Doncaster tycoon ordered to sell off country house after bitter court battle with daughter
A Doncaster businessman has been ordered to sell off his multi-million country estate and give half to his daughter after a bitter family feud.
A High Court judge has told Charlie Hughes, 91, who made his fortune as a rags to riches scrap dealer, that he must hand over half of his estate in Edlington to his daughter Lisa, 60.
Mr Hughes owns a sprawling and luxurious property deep in the middle of Edlington Wood called Wood House.
However, six years ago, family tensions boiled over, with the family splitting into two separate groups which saw Lisa and her father and brother clash through the courts over the property.
Mr Hughes and his wife Nora built up the metal recycling business – but the couple’s three children took different sides, Lisa backing mum Nora, who died in 2017 at the age of 87, and John, 62, siding with dad Charlie with both claiming the property had been promised to them.
The court heard that following her death, she left her half of the house and 25 acres of remaining woodland to Lisa but John challenged this and insisted it was not his mother's to give.
He claimed his parents had bought the estate for him and wife Lorraine in 1984 with Charlie agreeing with a 'horse dealer's handshake' that it would be in the parents' names but eventually 'willed' to John - who spent £100,000 transforming it from a dilapidated wreck.
But, after a bitter High Court battle, Judge Andrew Lenon has now ruled in Lisa's favour and ordered that most of the family's estate be sold off with her getting half the proceeds.
Judge Lenon said: 'Whatever Charles may have told John, it is clear to me on the evidence that Nora, who "ruled the roost", never agreed that John and Lorraine would become the owners of Wood House and that she always made this abundantly clear to members of her family.'
The court heard Nora and Charlie had built a fortune, having started off with a 'rag trade' business in the East End which had been inherited from Charlie's father and grandfather.
They had three children and married in 1982, living together until 1993, after which they remained on good terms, but living apart after it was revealed Charlie had had a number of extra marital affairs.
In evidence, Charlie told the judge: 'Whatever else happened we had a bond, but I did feel guilty about the affairs and it meant that I tended to over-compensate in some ways. I would let Nora make the final decision about things in order that I had a quiet life.
'If it was a business decision or involved a large sum of money we would discuss together. But anything relating to my daughter Lisa, Nora decided and I would usually back down if I disagreed. She was the apple of Nora's eye. Nora would always stick up for her whatever she did.'
The parents had always intended that Lisa and John would get equal shares of their fortune, with their second son David, 52, getting £1million, before Nora had a change of heart close to her death, the court heard.
She severed her joint ownership of the house and woodland with her estranged husband and changed her will, leaving her interest in it to Lisa alone.

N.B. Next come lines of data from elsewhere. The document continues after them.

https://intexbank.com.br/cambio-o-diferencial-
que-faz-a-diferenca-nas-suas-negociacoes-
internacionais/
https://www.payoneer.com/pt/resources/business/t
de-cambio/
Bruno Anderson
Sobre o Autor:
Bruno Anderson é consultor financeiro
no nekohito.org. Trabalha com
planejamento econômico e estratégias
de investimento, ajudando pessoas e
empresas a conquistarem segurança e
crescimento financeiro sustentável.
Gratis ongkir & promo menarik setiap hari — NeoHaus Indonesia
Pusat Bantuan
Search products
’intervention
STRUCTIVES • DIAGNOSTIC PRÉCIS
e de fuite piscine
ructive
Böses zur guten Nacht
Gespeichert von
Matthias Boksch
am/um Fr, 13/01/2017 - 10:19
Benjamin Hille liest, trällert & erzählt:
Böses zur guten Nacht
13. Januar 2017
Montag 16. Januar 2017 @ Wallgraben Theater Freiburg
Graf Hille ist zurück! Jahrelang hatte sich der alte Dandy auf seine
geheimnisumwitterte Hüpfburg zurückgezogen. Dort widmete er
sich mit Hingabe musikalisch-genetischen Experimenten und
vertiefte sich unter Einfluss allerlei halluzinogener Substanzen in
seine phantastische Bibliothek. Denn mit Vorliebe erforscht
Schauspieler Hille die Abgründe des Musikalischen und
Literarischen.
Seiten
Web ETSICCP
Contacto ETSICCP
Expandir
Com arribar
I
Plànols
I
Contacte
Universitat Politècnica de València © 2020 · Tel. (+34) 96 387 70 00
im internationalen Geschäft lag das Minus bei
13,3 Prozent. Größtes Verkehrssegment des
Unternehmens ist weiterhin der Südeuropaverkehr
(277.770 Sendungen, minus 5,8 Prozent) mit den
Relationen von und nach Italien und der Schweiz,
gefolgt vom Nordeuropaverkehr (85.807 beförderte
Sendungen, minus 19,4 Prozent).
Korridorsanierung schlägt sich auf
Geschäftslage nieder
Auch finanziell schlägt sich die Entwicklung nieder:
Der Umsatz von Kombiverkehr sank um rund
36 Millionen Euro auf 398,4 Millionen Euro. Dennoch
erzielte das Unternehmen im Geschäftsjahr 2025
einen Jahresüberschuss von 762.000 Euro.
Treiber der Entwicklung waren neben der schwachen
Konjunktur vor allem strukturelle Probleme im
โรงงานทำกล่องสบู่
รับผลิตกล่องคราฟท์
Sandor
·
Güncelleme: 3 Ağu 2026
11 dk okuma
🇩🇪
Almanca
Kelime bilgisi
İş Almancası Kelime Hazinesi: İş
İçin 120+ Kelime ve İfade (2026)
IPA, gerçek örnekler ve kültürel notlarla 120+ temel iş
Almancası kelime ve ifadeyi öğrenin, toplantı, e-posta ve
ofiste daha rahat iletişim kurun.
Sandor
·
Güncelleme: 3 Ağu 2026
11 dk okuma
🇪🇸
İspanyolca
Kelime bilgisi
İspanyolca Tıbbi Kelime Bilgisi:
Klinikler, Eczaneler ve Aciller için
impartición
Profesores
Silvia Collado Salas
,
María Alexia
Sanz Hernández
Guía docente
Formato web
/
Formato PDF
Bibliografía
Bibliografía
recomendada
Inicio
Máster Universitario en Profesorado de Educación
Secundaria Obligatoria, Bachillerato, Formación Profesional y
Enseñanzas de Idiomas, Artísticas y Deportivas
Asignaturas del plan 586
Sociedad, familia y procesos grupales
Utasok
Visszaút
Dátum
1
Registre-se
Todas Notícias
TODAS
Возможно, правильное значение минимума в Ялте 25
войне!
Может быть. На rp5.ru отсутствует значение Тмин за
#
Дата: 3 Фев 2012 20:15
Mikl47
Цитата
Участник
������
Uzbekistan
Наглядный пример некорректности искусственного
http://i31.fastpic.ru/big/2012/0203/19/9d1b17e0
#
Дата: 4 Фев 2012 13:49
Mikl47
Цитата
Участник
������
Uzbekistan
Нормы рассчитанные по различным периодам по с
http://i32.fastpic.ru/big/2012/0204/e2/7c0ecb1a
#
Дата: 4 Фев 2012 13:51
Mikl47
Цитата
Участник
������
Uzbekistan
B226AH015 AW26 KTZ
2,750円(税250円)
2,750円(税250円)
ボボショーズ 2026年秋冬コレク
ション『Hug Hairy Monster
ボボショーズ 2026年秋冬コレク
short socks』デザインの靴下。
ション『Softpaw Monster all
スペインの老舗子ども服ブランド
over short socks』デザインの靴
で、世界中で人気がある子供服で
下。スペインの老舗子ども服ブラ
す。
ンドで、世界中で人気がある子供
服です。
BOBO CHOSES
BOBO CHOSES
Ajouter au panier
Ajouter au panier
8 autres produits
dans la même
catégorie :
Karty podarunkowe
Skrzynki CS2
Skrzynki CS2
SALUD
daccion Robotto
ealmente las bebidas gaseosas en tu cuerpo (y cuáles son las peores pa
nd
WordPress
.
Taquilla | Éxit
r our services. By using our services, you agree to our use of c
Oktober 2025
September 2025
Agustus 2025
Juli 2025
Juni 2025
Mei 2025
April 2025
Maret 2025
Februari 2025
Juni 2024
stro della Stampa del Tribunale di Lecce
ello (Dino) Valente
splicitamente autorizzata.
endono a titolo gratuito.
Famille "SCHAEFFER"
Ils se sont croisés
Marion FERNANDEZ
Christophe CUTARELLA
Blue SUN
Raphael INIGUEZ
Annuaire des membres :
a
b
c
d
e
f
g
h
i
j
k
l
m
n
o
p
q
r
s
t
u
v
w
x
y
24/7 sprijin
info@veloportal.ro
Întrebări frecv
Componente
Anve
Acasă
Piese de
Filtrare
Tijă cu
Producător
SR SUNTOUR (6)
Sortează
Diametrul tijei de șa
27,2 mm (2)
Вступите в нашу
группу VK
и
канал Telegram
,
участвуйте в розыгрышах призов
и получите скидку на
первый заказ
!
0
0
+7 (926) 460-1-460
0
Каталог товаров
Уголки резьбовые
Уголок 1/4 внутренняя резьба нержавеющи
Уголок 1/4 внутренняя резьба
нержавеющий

But rejecting the father and son's case, the judge said: 'In my judgment, the reason that there are no documents evidencing the existence of the alleged 1984 agreement is that there was no such agreement.'
He added: 'John and Lorraine may have hoped that they would one day acquire Wood House and the 25 acres, but the fact that they did not take steps to ensure that the property was transferred or that the wills provided for the property to be left to them suggests that they knew full well that Nora would never agree to this.'
The judge accepted Lisa's case that the estate was half her mum's and that she would have wanted her daughter to get her fair share.
And he went on to make an order for sale of the majority of the estate, including Wood House.